Werner Vogels’ famous quote “You Build It, You Run It,” advocating shared responsibility between developers and operations is a DevOps mantra today.
More recently, John Willis took it to the next level with “You Build It, You Secure It.”
Especially with DevOps on the public cloud, security cannot be ignored. One of DevOps’ daily activities, performed endless times, is enabling secure network connectivity. In this post, I’ll discuss how DevOps teams can automate and ‘own’ secure network connectivity, thereby simplifying and accelerating a task which often slows them down.
Make Secure Access Part of the Plan
An important aspect of any cloud strategy is providing remote access that is simple, secure, and – as much as possible – automated.

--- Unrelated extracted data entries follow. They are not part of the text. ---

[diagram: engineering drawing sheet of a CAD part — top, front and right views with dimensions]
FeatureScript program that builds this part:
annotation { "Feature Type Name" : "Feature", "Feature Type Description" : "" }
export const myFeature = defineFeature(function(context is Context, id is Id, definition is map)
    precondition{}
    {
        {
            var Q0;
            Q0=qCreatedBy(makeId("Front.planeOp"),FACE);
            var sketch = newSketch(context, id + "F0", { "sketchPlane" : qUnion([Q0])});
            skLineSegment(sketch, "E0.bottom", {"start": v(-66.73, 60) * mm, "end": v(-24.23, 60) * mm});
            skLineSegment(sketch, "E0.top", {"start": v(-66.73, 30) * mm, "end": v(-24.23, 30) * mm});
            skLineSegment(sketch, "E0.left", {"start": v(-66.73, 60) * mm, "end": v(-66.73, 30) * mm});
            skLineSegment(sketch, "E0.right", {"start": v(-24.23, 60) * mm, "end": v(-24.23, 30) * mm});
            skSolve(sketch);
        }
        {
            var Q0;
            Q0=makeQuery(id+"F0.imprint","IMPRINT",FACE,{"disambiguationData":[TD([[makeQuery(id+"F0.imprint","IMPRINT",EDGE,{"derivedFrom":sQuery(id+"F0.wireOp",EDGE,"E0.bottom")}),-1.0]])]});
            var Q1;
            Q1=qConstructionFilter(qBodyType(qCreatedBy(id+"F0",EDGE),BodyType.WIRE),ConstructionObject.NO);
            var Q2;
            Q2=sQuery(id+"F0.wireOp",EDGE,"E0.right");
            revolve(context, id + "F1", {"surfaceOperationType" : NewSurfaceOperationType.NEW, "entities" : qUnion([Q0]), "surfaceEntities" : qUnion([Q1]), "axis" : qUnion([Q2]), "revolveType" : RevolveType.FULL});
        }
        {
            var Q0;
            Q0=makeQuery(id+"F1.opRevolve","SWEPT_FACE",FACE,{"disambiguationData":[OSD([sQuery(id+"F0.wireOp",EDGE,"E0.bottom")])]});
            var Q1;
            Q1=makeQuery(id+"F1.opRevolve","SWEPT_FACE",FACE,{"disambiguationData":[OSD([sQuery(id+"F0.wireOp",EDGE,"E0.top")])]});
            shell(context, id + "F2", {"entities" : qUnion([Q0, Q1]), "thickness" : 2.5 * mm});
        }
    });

This seems straightforward, yet most companies compromise on at least some of these goals. Secure remote access isn’t typically part of automated DevOps or DevSecOps processes. Instead, definitions are configured manually for each cloud provider. In other cases, automation is implemented but security is compromised.
The Meta NaaS secure remote access solution provides a no-compromise alternative for DevSecOps. It lets you proactively secure DevOps and cloud environments, while building automated access policies into your CI/CD processes and production. DevOps teams get granular access to the specific applications and services they need (and nothing else) – all with minimal configuration.
Policy-Defined Access to the Data Center and the Cloud
First, a bit about our network. The Meta NaaS (Network-as-a-Service) is a global overlay network deployed over a worldwide backbone of PoPs. The distribution of PoPs and their proximity to remote users provides an optimal user experience when remotely connecting to enterprise and cloud resources, regardless of location.
Meta NaaS is built around users, rather than data centers or offices. You centrally define policies that precisely control the network resources users can access. Users connect once to the Meta NaaS, and from there to the targets you define – whether they are in the data center, the cloud, or a branch office.
Of course, remote access policies are not limited to the admin UI. You can use the API to include access policies as part of DevOps workflows, thereby automating and accelerating security, reducing risk and increasing productivity.
Example: Enabling Remote Access for a Consultant
To understand the complexity of the problem, consider a case where you want to provide a consultant with access to a Jenkins staging environment in the cloud so she can investigate an issue.
A traditional network topology using OpenVPN usually requires the following:
- Installing OpenVPN
- Setting up the certificate authority (CA) directory
- Configuring the CA variables
- Building the certificate authority
- Creating the server certificate, key, and encryption files
- Generating a client certificate and key pair
- Configuring the OpenVPN service
- Adjusting the server networking configuration
- Starting and enabling the OpenVPN service
- Creating client configuration infrastructure
- Installing the client configuration
- Defining access rules
With Meta Networks, setting up remote access is significantly easier, with nothing to install or configure on the client side:
- Instead of steps 1-9 above, install a certificate and MetaPort virtual appliance by running an automated script.
- The same solution/service is used for all clouds (private and public).
- Define the services or subnets you want to expose.
- Centrally define policies for access. All access is micro-segmented and fully logged and audited.
- Create easy links to provide simple, one-click access to the consultant from her browser.
View the video below to see how this would work: https://www.youtube.com/watch?v=DkV_oJkV5sA
Example: Automated Access
The process can also be automated for CI using our API. Let’s take a look at how that would work on the last step in the process above, creating the Easy Link.
An API call would create an access link like the one below, to the Jenkins server and enable the external consultant to access the Jenkins instance and debug.
http POST https://api.nsof.io/v1/easylinks name=Jenkins(AWS) mapped_element_id=ne-44 protocol=http domain_name=10.0.0.4
When the consultant visits the SSL-VPN portal, she might see a screen similar to the one below (which includes links to additional network resources). Clicking the Jenkins(AWS) link will take her to the server:
Note that the remote access takes place over SSL (HTTPS) despite the fact that the Jenkins server we mapped used HTTP. MetaConnect is providing secure access to an insecure internal resource.